The Los Angeles Police Department says it also does spot checks. On Tuesday, a sting by vice officers on massage parlors in the Eagle Rock area netted six arrests for people who had spots on either their clothing or home decor. “It’s a sure sign they’re hookers,” said one officer who could not remember his name. Those arrested were not state licensed and were operating without city permits. They were taken immediately to Old Navy and Ikea, where they purchased non-spotted items.
In previous raids, police have discovered that some of the women working in the parlors are illegal immigrants working to pay off debts, according to Lt. Andre Dawson of the LAPD’s detective support and vice division. “One had really screwed up her Capital One account,” said Sergeant Richard Gozinya.

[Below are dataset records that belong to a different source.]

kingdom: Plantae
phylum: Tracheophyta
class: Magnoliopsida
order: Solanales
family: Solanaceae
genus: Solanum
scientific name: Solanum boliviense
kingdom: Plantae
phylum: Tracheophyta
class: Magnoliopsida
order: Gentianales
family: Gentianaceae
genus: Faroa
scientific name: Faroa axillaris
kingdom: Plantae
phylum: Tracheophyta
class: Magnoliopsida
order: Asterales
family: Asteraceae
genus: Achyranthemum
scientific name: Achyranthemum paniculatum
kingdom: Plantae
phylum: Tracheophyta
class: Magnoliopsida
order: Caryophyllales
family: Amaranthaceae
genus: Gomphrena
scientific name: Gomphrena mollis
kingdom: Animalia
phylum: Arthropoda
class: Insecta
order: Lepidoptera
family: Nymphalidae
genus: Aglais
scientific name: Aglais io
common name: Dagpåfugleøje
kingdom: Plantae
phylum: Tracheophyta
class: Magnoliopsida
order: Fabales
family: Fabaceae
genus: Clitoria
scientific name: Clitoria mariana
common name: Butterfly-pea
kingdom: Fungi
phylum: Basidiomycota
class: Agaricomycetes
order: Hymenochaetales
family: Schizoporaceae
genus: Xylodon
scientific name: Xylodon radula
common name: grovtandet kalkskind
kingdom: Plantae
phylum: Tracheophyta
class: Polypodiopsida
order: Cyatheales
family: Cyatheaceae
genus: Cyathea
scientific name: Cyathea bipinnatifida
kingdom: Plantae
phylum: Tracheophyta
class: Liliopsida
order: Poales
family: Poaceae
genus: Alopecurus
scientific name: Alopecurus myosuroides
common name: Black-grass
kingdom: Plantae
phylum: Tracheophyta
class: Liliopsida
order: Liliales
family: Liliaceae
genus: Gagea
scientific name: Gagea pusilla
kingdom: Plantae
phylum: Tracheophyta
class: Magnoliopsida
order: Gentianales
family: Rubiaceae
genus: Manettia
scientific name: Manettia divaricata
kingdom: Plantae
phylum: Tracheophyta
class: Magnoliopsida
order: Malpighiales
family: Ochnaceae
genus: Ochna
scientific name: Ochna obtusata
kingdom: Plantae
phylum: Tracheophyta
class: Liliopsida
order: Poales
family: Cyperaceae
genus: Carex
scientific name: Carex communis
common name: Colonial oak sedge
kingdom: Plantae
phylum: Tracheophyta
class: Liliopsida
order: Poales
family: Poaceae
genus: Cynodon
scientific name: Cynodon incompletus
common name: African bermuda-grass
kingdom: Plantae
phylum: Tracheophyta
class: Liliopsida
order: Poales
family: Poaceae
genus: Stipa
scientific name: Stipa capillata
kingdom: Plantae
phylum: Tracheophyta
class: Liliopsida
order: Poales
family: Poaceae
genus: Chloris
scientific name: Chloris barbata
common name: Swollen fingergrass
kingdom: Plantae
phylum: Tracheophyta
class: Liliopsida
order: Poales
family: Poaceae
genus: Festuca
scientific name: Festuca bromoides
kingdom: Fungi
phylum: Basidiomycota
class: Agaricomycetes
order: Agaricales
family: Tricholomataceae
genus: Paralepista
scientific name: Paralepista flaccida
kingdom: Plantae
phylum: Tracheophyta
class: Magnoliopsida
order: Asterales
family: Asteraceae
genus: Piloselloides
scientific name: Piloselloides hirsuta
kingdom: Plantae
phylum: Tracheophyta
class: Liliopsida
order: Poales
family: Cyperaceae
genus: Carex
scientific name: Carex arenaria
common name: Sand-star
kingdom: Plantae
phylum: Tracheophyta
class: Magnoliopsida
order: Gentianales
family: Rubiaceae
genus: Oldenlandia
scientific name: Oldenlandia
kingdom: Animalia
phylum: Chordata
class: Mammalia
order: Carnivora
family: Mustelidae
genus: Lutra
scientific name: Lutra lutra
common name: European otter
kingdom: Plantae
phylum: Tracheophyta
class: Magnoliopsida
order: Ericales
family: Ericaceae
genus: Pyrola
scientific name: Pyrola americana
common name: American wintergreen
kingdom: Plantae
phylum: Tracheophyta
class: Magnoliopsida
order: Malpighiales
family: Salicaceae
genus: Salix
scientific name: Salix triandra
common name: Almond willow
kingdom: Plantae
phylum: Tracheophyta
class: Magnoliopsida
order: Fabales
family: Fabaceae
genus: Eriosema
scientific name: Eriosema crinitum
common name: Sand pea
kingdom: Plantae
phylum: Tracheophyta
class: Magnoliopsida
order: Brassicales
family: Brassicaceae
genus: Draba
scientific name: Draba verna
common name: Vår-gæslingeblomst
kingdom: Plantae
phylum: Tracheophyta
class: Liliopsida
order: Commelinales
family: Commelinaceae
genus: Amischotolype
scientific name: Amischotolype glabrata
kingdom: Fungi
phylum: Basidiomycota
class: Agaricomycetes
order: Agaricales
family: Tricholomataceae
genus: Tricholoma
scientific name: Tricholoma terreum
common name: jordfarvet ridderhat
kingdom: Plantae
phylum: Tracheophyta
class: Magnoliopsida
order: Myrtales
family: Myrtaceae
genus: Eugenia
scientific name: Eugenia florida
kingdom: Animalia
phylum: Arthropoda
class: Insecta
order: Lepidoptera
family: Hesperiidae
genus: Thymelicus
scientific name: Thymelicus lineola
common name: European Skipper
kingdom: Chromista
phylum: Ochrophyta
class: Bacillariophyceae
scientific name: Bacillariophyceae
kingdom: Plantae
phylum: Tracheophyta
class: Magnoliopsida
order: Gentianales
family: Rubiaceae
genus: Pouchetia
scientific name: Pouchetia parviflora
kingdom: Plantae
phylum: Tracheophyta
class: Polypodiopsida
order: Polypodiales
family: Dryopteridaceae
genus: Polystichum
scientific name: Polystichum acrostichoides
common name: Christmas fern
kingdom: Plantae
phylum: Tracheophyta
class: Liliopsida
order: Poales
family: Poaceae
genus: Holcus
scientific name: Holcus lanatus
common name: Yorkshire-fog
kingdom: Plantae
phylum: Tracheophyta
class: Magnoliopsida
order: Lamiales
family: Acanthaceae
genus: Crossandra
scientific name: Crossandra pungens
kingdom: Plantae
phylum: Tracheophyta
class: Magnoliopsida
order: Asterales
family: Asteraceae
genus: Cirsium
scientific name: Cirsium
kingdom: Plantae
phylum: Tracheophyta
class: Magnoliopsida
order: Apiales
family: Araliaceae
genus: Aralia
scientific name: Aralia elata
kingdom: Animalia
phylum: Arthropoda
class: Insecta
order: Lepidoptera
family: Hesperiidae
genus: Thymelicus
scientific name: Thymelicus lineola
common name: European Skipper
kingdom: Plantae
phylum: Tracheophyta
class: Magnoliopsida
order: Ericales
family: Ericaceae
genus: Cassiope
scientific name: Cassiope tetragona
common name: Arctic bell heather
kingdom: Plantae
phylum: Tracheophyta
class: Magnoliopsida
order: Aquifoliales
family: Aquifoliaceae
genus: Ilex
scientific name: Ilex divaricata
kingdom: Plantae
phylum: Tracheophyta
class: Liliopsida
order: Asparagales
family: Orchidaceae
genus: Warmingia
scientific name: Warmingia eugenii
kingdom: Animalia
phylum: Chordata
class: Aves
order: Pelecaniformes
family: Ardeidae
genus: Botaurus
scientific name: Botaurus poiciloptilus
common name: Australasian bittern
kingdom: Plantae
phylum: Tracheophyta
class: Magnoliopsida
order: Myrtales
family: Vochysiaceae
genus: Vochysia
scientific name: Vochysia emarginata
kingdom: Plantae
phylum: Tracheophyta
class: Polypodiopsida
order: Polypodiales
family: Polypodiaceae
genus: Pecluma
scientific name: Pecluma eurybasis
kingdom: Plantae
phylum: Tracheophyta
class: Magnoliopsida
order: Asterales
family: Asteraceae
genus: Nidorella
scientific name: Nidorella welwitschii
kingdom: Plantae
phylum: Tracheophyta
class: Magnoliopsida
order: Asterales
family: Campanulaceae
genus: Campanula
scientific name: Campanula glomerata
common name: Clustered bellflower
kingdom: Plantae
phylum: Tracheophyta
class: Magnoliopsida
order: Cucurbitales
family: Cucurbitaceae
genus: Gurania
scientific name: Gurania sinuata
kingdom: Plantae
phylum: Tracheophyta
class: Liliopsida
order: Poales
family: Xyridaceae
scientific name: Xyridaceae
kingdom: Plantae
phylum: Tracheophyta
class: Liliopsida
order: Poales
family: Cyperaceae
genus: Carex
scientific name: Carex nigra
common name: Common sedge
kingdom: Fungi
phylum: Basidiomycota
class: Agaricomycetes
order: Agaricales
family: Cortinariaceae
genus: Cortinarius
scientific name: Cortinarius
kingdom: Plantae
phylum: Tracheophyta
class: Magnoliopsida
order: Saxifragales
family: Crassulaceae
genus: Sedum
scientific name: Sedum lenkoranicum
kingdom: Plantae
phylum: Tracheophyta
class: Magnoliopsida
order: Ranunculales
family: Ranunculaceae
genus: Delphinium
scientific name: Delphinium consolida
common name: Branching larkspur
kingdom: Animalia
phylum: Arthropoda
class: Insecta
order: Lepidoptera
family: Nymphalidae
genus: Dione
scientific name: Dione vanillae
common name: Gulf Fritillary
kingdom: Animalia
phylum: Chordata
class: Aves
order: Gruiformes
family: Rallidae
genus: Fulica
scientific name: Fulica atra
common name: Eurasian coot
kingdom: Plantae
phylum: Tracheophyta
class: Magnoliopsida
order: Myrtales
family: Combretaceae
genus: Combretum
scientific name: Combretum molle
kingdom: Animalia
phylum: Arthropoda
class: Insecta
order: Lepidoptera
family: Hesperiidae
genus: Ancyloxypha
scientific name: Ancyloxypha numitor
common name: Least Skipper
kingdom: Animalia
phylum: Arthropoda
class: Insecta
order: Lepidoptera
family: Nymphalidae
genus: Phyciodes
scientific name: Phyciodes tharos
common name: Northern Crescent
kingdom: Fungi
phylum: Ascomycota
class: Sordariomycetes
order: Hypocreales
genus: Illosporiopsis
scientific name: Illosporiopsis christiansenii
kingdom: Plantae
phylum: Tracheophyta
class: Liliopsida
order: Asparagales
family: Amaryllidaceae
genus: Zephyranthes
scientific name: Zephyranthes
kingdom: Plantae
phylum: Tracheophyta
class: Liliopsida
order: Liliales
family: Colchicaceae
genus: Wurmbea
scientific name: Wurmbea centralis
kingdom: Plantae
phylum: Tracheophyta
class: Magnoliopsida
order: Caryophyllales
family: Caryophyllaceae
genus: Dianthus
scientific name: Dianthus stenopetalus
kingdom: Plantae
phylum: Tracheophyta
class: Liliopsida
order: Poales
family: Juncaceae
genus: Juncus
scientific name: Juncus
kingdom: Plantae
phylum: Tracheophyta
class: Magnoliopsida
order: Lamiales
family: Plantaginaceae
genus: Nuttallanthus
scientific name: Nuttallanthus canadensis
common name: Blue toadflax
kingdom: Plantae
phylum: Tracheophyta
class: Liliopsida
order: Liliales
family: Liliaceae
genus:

But some enforcement has dropped off.
“The regulation takes a lot of resources, a lot of bodies,” said an L.A. assistant district attorney who identified himself only as “Smokey the Bear.” “And I am talking a lot of naked bodies, sweating, intertwined, consumed with lust,” he added, placing a large magazine over his lap.
Solutions to the problem range from more stringent enforcment of certificate checks to changing the zoning laws to squeeze the pleasure palaces out town.
Old Hobo Joe, a homeless man who lives in an alley behind one of the sex establishments has his own idea of how to solve the dilemma.
“Just change the name to Eagle Cock and be done with it,” he said with a grin. “Damn if it didn’t work for Vegas,” he added, lowering his trousers and defecating as he waved to passing motorists.